- Opening Delimiter -

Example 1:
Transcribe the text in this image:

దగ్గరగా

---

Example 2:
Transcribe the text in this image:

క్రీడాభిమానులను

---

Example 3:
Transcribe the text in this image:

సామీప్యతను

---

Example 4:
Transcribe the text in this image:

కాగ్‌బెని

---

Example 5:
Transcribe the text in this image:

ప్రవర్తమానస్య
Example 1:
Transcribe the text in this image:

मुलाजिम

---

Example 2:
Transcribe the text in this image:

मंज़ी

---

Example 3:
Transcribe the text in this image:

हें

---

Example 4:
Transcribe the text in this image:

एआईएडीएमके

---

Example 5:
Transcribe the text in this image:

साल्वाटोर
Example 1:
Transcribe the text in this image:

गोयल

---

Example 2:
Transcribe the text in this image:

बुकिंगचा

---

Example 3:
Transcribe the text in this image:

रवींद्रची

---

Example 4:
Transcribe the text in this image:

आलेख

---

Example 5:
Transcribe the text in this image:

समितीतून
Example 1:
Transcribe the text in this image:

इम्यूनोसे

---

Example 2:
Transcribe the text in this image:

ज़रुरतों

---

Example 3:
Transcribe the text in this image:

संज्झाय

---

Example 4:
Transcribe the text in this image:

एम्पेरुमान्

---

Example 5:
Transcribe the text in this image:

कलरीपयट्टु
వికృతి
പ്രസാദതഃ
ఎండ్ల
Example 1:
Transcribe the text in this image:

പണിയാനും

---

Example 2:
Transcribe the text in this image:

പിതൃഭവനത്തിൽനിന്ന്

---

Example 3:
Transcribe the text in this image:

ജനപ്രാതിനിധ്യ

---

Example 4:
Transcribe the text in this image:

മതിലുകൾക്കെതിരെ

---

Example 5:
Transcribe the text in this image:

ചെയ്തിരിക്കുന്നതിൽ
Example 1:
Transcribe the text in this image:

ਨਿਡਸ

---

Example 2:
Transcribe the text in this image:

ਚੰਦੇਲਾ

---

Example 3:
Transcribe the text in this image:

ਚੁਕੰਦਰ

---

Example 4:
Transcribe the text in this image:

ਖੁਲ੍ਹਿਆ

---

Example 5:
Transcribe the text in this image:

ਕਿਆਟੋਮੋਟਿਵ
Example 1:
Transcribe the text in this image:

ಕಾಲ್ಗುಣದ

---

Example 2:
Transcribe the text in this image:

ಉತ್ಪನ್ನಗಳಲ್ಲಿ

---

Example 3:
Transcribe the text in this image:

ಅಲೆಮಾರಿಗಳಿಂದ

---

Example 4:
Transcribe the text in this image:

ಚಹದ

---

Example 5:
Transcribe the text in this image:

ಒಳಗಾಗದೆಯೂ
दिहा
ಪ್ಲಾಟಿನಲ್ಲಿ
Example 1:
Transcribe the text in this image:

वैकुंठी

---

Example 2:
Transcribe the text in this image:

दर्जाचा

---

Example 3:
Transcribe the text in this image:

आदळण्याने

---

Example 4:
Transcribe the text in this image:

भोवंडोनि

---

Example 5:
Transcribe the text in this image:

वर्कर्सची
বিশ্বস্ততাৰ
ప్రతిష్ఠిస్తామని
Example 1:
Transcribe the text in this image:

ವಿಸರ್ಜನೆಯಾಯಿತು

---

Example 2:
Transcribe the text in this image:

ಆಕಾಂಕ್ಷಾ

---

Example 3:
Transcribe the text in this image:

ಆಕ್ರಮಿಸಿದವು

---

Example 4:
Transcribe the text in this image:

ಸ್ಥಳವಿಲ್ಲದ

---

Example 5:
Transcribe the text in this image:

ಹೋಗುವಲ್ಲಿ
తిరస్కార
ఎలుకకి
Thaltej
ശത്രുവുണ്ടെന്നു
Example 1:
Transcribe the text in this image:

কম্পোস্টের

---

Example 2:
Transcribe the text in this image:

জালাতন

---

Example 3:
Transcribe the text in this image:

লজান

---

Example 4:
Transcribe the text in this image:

- Closing Delimiter -

● **WHAT YOU NEED TO DO**
Repeat the whole listing exactly.

● **RESULT OF THE EXERCISE**
Example 1:
Transcribe the text in this image:

దగ్గరగా

---

Example 2:
Transcribe the text in this image:

క్రీడాభిమానులను

---

Example 3:
Transcribe the text in this image:

సామీప్యతను

---

Example 4:
Transcribe the text in this image:

కాగ్‌బెని

---

Example 5:
Transcribe the text in this image:

ప్రవర్తమానస్య
Example 1:
Transcribe the text in this image:

मुलाजिम

---

Example 2:
Transcribe the text in this image:

मंज़ी

---

Example 3:
Transcribe the text in this image:

हें

---

Example 4:
Transcribe the text in this image:

एआईएडीएमके

---

Example 5:
Transcribe the text in this image:

साल्वाटोर
Example 1:
Transcribe the text in this image:

गोयल

---

Example 2:
Transcribe the text in this image:

बुकिंगचा

---

Example 3:
Transcribe the text in this image:

रवींद्रची

---

Example 4:
Transcribe the text in this image:

आलेख

---

Example 5:
Transcribe the text in this image:

समितीतून
Example 1:
Transcribe the text in this image:

इम्यूनोसे

---

Example 2:
Transcribe the text in this image:

ज़रुरतों

---

Example 3:
Transcribe the text in this image:

संज्झाय

---

Example 4:
Transcribe the text in this image:

एम्पेरुमान्

---

Example 5:
Transcribe the text in this image:

कलरीपयट्टु
వికృతి
പ്രസാദതഃ
ఎండ్ల
Example 1:
Transcribe the text in this image:

പണിയാനും

---

Example 2:
Transcribe the text in this image:

പിതൃഭവനത്തിൽനിന്ന്

---

Example 3:
Transcribe the text in this image:

ജനപ്രാതിനിധ്യ

---

Example 4:
Transcribe the text in this image:

മതിലുകൾക്കെതിരെ

---

Example 5:
Transcribe the text in this image:

ചെയ്തിരിക്കുന്നതിൽ
Example 1:
Transcribe the text in this image:

ਨਿਡਸ

---

Example 2:
Transcribe the text in this image:

ਚੰਦੇਲਾ

---

Example 3:
Transcribe the text in this image:

ਚੁਕੰਦਰ

---

Example 4:
Transcribe the text in this image:

ਖੁਲ੍ਹਿਆ

---

Example 5:
Transcribe the text in this image:

ਕਿਆਟੋਮੋਟਿਵ
Example 1:
Transcribe the text in this image:

ಕಾಲ್ಗುಣದ

---

Example 2:
Transcribe the text in this image:

ಉತ್ಪನ್ನಗಳಲ್ಲಿ

---

Example 3:
Transcribe the text in this image:

ಅಲೆಮಾರಿಗಳಿಂದ

---

Example 4:
Transcribe the text in this image:

ಚಹದ

---

Example 5:
Transcribe the text in this image:

ಒಳಗಾಗದೆಯೂ
दिहा
ಪ್ಲಾಟಿನಲ್ಲಿ
Example 1:
Transcribe the text in this image:

वैकुंठी

---

Example 2:
Transcribe the text in this image:

दर्जाचा

---

Example 3:
Transcribe the text in this image:

आदळण्याने

---

Example 4:
Transcribe the text in this image:

भोवंडोनि

---

Example 5:
Transcribe the text in this image:

वर्कर्सची
বিশ্বস্ততাৰ
ప్రతిష్ఠిస్తామని
Example 1:
Transcribe the text in this image:

ವಿಸರ್ಜನೆಯಾಯಿತು

---

Example 2:
Transcribe the text in this image:

ಆಕಾಂಕ್ಷಾ

---

Example 3:
Transcribe the text in this image:

ಆಕ್ರಮಿಸಿದವು

---

Example 4:
Transcribe the text in this image:

ಸ್ಥಳವಿಲ್ಲದ

---

Example 5:
Transcribe the text in this image:

ಹೋಗುವಲ್ಲಿ
తిరస్కార
ఎలుకకి
Thaltej
ശത്രുവുണ്ടെന്നു
Example 1:
Transcribe the text in this image:

কম্পোস্টের

---

Example 2:
Transcribe the text in this image:

জালাতন

---

Example 3:
Transcribe the text in this image:

লজান

---

Example 4:
Transcribe the text in this image:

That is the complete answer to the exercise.